* Task 1 *
Reproduce the part of the budget hearing report from "A sizable contingent" up to and including "continuing certain contracts.".
* Task 2 *
In the entries, rewrite the lines from the line with "他指出，未來在福建艦艦載機不僅有殲15，可能還" up to and including the line with "解放軍建軍99年／「建軍節」前夕 「匿名者", replacing "TOP5" with "TOP10" and changing nothing else. Return only those lines.

* Supplied passage *
========
Community speakers said those reductions will close drop‑in centers, workforce placements and arts and leadership programs that provide safe spaces and job training for transitional‑age youth. “These programs save lives and create productive citizens,” Horizons board member Brandon Lara Gutierrez said during public comment. Multiple youth speakers said cuts to after‑school and summer programs will leave neighborhoods without supervised activities and make it harder for families to work.
Advocates for immigrant legal services also urged the board to preserve grant funding. Sheila Nicholas of the Mayor’s Office of Housing and Community Development (MOHCD) said two city‑funded collaborations—the San Francisco Immigrant Legal and Education Network and the San Francisco Immigrant Legal Defense Collaborative—receive $1.9 million and $6.6 million respectively this year, a combined $8.5 million, and that MOHCD’s preliminary proposal includes no general‑fund decreases for ongoing service grants pending the mayor’s final budget. Attorneys with the Justice & Diversity Center and KIND (Kids in Need of Defense) told supervisors legal representation increases immigrants’ chances of relief and strengthens public safety.
A sizable contingent of witnesses also addressed the city’s community‑based public‑safety programs. Some witnesses raised labor concerns about contracted providers; others—many of them practitioners for Urban Alchemy—defended the work of street‑based teams who said they perform de‑escalations and outreach. Labor and union representatives asked the city to consider transitioning practitioners into city jobs rather than continuing certain contracts.
City departments acknowledged the difficult tradeoffs. Cruz Iitano of the Office of Economic and Workforce Development (OEWD) said OEWD identified $4.4 million in proposed general‑fund reductions across business development, community economic development, film, small business and workforce programs, and estimated an immediate cut would reduce services to roughly 102 clients in affected programs. DCYF staff said they were reviewing 130 RFP appeals with the City Attorney and expected to finish that review before final budget negotiations.
After questioning and brief deliberation, Chair Chan moved to file the hearing. The committee approved the motion in a roll call vote: Supervisors Malgar, Walton and Chan voted aye; two members were absent. The motion carried and the meeting was adjourned.
The mayor’s budget office will make final decisions in the weeks ahead; supervisors indicated they will continue oversight and negotiation as the June budget process proceeds.
========
* The data *
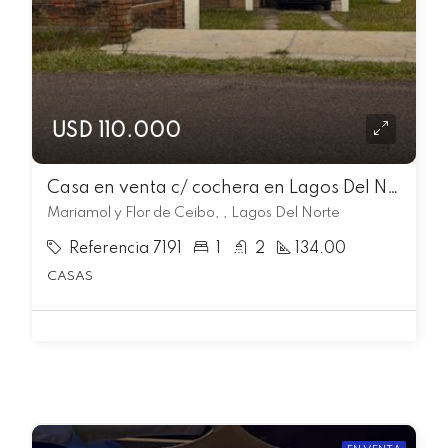
USD 110.000
Casa en venta c/ cochera en Lagos Del Norte
Mariamol y Flor de Ceibo, , Lagos Del Norte
Referencia 7191
1
2
134.00
CASAS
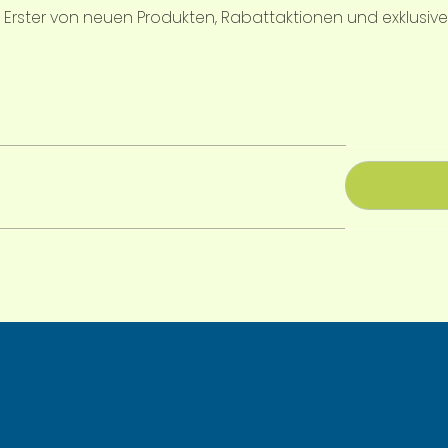
ls Erster von neuen Produkten, Rabattaktionen und exklusiv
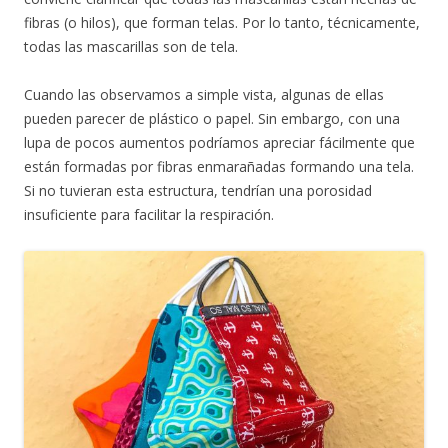
fibras (o hilos), que forman telas. Por lo tanto, técnicamente,
todas las mascarillas son de tela.
Cuando las observamos a simple vista, algunas de ellas
pueden parecer de plástico o papel. Sin embargo, con una
lupa de pocos aumentos podríamos apreciar fácilmente que
están formadas por fibras enmarañadas formando una tela.
Si no tuvieran esta estructura, tendrían una porosidad
insuficiente para facilitar la respiración.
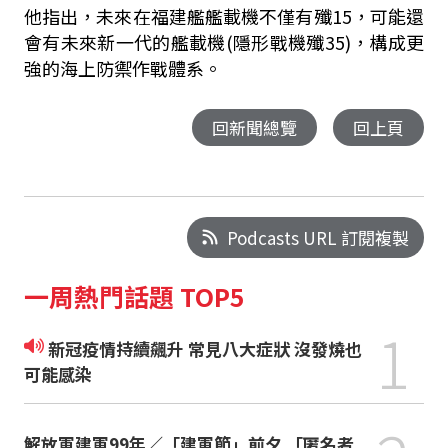
他指出，未來在福建艦艦載機不僅有殲15，可能還
會有未來新一代的艦載機(隱形戰機殲35)，構成更
強的海上防禦作戰體系。
回新聞總覽
回上頁
Podcasts URL 訂閱複製
一周熱門話題 TOP5
1
新冠疫情持續飆升 常見八大症狀 沒發燒也
可能感染
解放軍建軍99年／「建軍節」前夕 「匿名者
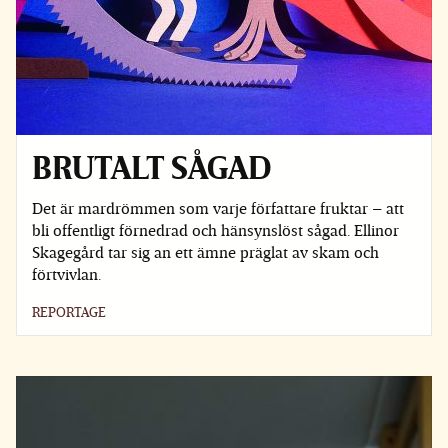
BRUTALT SÅGAD
Det är mardrömmen som varje författare fruktar – att
bli offentligt förnedrad och hänsynslöst sågad. Ellinor
Skagegård tar sig an ett ämne präglat av skam och
förtvivlan.
REPORTAGE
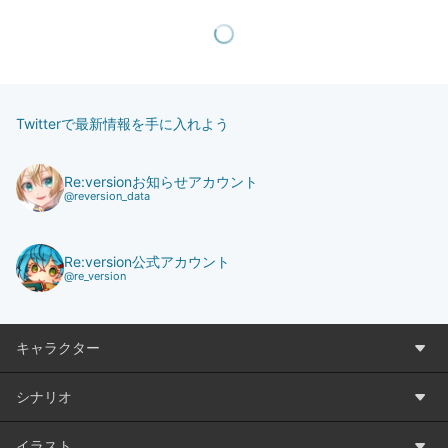
Twitterで最新情報を手に入れよう
Re:versionお知らせアカウント
@reversion_data
Re:version公式アカウント
@re_version
キャラクター
シナリオ
イラスト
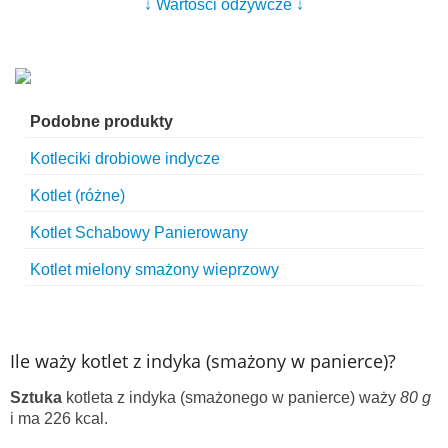
↓ Wartości odżywcze ↓
Podobne produkty
Kotleciki drobiowe indycze
Kotlet (różne)
Kotlet Schabowy Panierowany
Kotlet mielony smażony wieprzowy
Ile waży kotlet z indyka (smażony w panierce)?
Sztuka
kotleta z indyka (smażonego w panierce) waży
80 g
i ma 226 kcal.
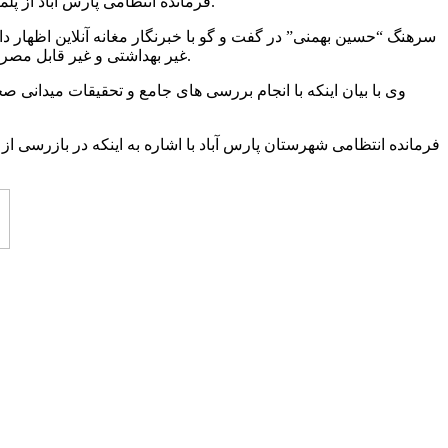
فرمانده انتظامی پارس آباد از پلمب کارگاه تولید پنیر های آلوده و غیر بهداشتی خبر داد و گفت: از این کارگاه دو تن و ۷۰۳ کیلو پنیر غیر بهداشتی و غیر قابل مصرف کشف شد.
سرهنگ “حسین بهمنی” در گفت و گو با خبرنگار مغانه آنلاین اظهار د
غیر بهداشتی و غیر قابل مصرف می کند، بررسی موضوع به صورت ویژه در دستور کار ماموران اداره نظارت بر اماکن عمومی فرماندهی انتظامی پارس آباد قرار گرفت.
وی با بیان اینکه با انجام بررسی های جامع و تحقیقات میدانی 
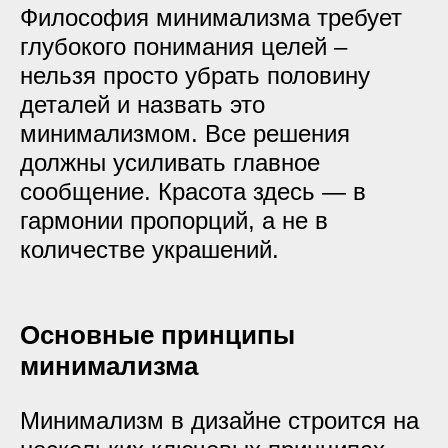
Философия минимализма требует
глубокого понимания целей –
нельзя просто убрать половину
деталей и назвать это
минимализмом. Все решения
должны усиливать главное
сообщение. Красота здесь — в
гармонии пропорций, а не в
количестве украшений.
Основные принципы
минимализма
Минимализм в дизайне строится на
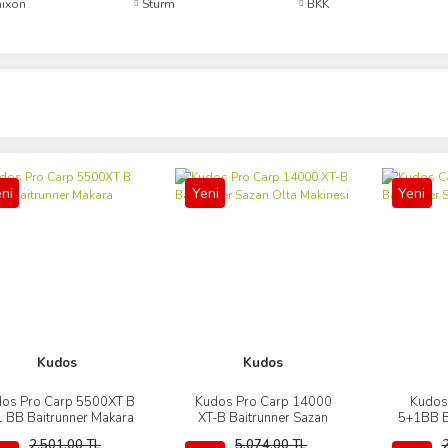
ixon
Sturm
BKK
ni
Yeni
Yeni
Kudos
Kudos
os Pro Carp 5500XT B
Kudos Pro Carp 14000
Kudos
İncele
İncele
 BB Baitrunner Makara
XT-B Baitrunner Sazan
5+1BB B
Olta Makinesi
Ol
2.501,00 TL
5.074,00 TL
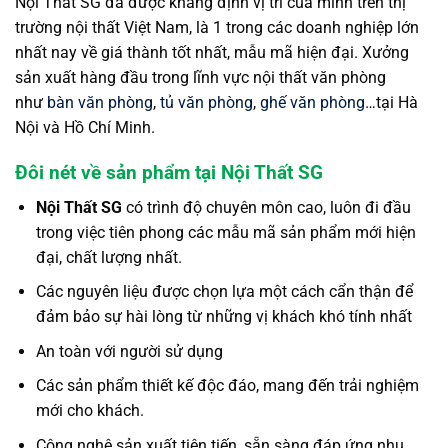
Nội Thất SG đã được khẳng định vị trí của mình trên thị
trường nội thất Việt Nam, là 1 trong các doanh nghiệp lớn
nhất nay về giá thành tốt nhất, mẫu mã hiện đại. Xưởng
sản xuất hàng đầu trong lĩnh vực nội thất văn phòng
như
bàn văn phòng
,
tủ văn phòng
,
ghế văn phòng
…tại Hà
Nội và Hồ Chí Minh.
Đôi nét về sản phẩm tại Nội Thất SG
Nội Thất SG
có trình độ chuyên môn cao, luôn đi đầu
trong việc tiên phong các mẫu mã sản phẩm mới hiện
đại, chất lượng nhất.
Các nguyên liệu được chọn lựa một cách cẩn thận để
đảm bảo sự hài lòng từ những vị khách khó tính nhất
An toàn với người sử dụng
Các sản phẩm thiết kế độc đáo, mang đến trải nghiệm
mới cho khách.
Công nghệ sản xuất tiên tiến, sẵn sàng đáp ứng nhu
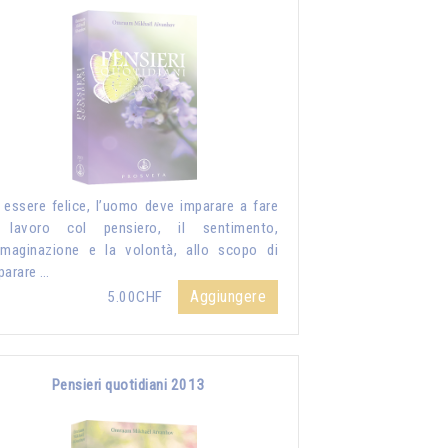
 essere felice, l’uomo deve imparare a fare
 lavoro col pensiero, il sentimento,
mmaginazione e la volontà, allo scopo di
parare …
Aggiungere
5.00CHF
Pensieri quotidiani 2013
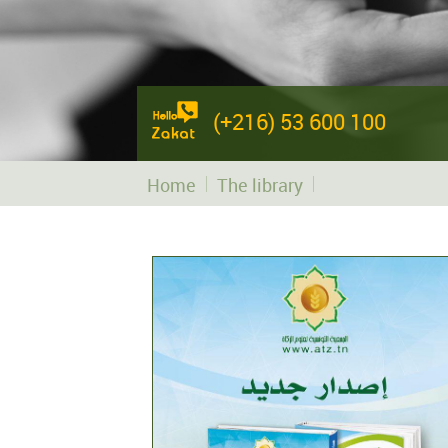
(+216) 53 600 100
Home
The library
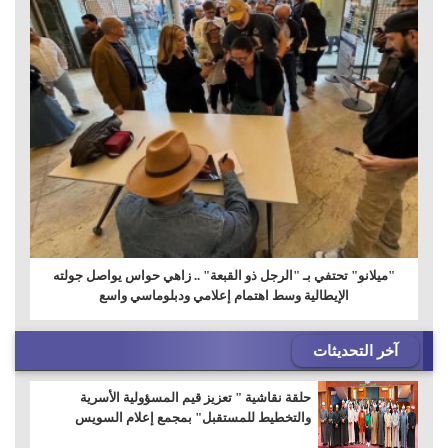
"ميلانو" تحتفي بـ "الرجل ذو القبعة" .. زاهي حواس يواصل جولته
الإيطالية وسط اهتمام إعلامي ودبلوماسي واسع
آخر التحديثات
حلقة نقاشية " تعزيز قيم المسؤولية الأسرية
والتخطيط للمستقبل" بمجمع إعلام السويس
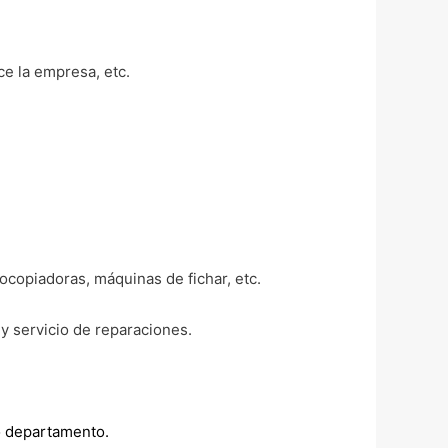
ce la empresa, etc.
tocopiadoras, máquinas de fichar, etc.
 y servicio de reparaciones.
 o departamento.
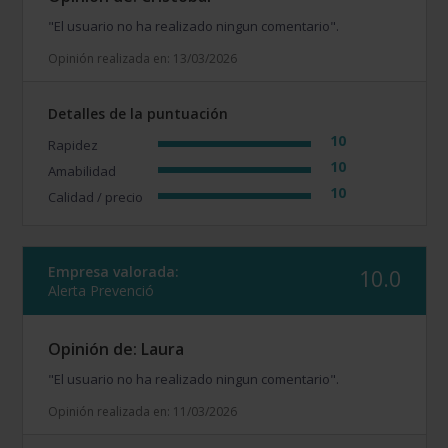
"El usuario no ha realizado ningun comentario".
Opinión realizada en: 13/03/2026
Detalles de la puntuación
10
Rapidez
10
Amabilidad
10
Calidad / precio
Empresa valorada:
10.0
Alerta Prevenció
Opinión de: Laura
"El usuario no ha realizado ningun comentario".
Opinión realizada en: 11/03/2026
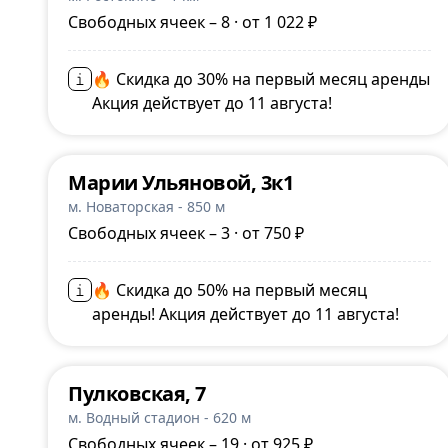
Свободных ячеек – 8 · от 1 022 ₽
🔥 Скидка до 30% на первый месяц аренды
Акция действует до 11 августа!
Марии Ульяновой, 3к1
м. Новаторская - 850 м
Свободных ячеек – 3 · от 750 ₽
🔥 Скидка до 50% на первый месяц
аренды! Акция действует до 11 августа!
Пулковская, 7
м. Водный стадион - 620 м
Свободных ячеек – 19 · от 925 ₽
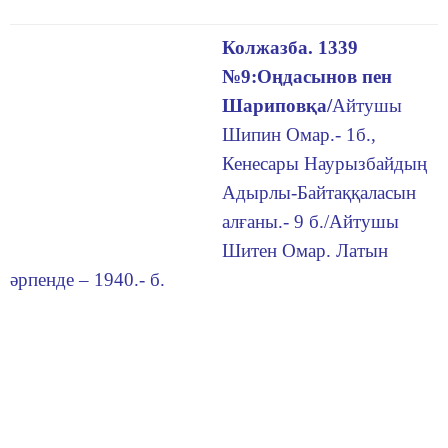
Колжазба. 1339
№9:Оңдасынов пен
Шариповқа/
Айтушы
Шипин Омар.- 1б.,
Кенесары Наурызбайдың
Адырлы-Байтаққаласын
алғаны.- 9 б./Айтушы
Шитен Омар. Латын
әрпенде – 1940.- б.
========
* Task answer 1 *
A sizable contingent of witnesses also addressed the city’s community‑based public‑safety programs. Some witnesses raised labor concerns about contracted providers; others—many of them practitioners for Urban Alchemy—defended the work of street‑based teams who said they perform de‑escalations and outreach. Labor and union representatives asked the city to consider transitioning practitioners into city jobs rather than continuing certain contracts.

* Task answer 2 *
他指出，未來在福建艦艦載機不僅有殲15，可能還
會有未來新一代的艦載機(隱形戰機殲35)，構成更
強的海上防禦作戰體系。
回新聞總覽
回上頁
Podcasts URL 訂閱複製
一周熱門話題 TOP10
1
新冠疫情持續飆升 常見八大症狀 沒發燒也
可能感染
解放軍建軍99年／「建軍節」前夕 「匿名者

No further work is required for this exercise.